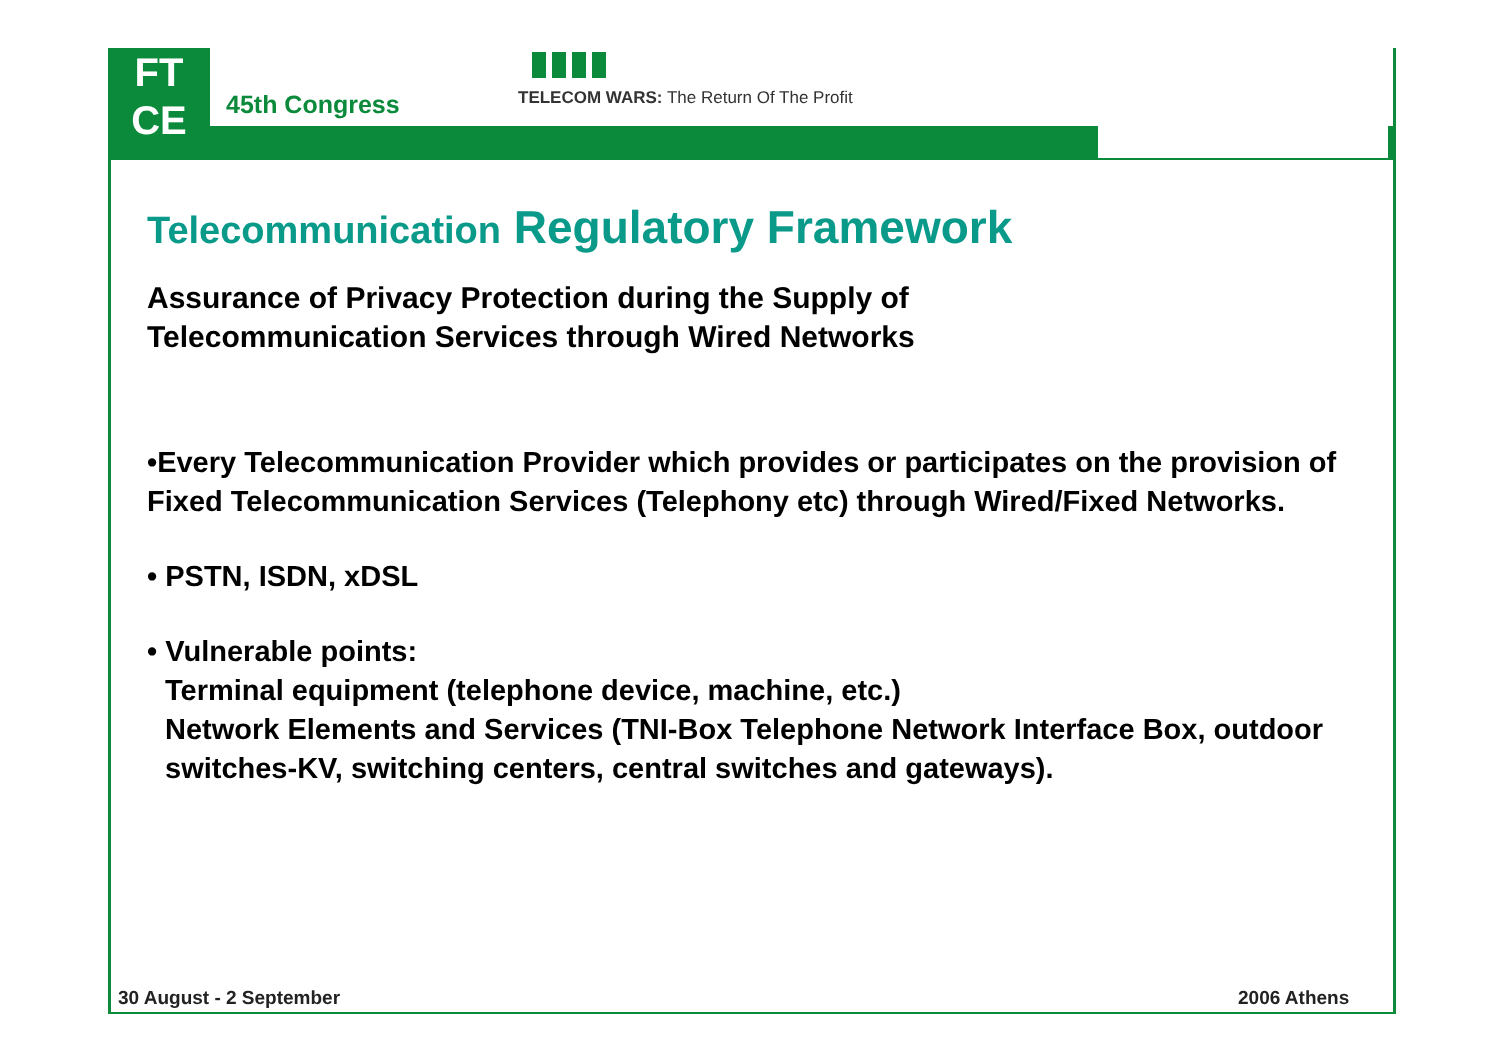FT
CE
45th Congress
TELECOM WARS: The Return Of The Profit
Telecommunication Regulatory Framework
Assurance of Privacy Protection during the Supply of
Telecommunication Services through Wired Networks
•Every Telecommunication Provider which provides or participates on the provision of Fixed Telecommunication Services (Telephony etc) through Wired/Fixed Networks.
• PSTN, ISDN, xDSL
• Vulnerable points:
Terminal equipment (telephone device, machine, etc.)
Network Elements and Services (TNI-Box Telephone Network Interface Box, outdoor switches-KV, switching centers, central switches and gateways).
30 August - 2 September 2006 Athens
- - - -
From the line that contains "Network Elements and" to the last line of the data, write out each line exactly and add nothing.

Network Elements and Services (TNI-Box Telephone Network Interface Box, outdoor switches-KV, switching centers, central switches and gateways).
30 August - 2 September 2006 Athens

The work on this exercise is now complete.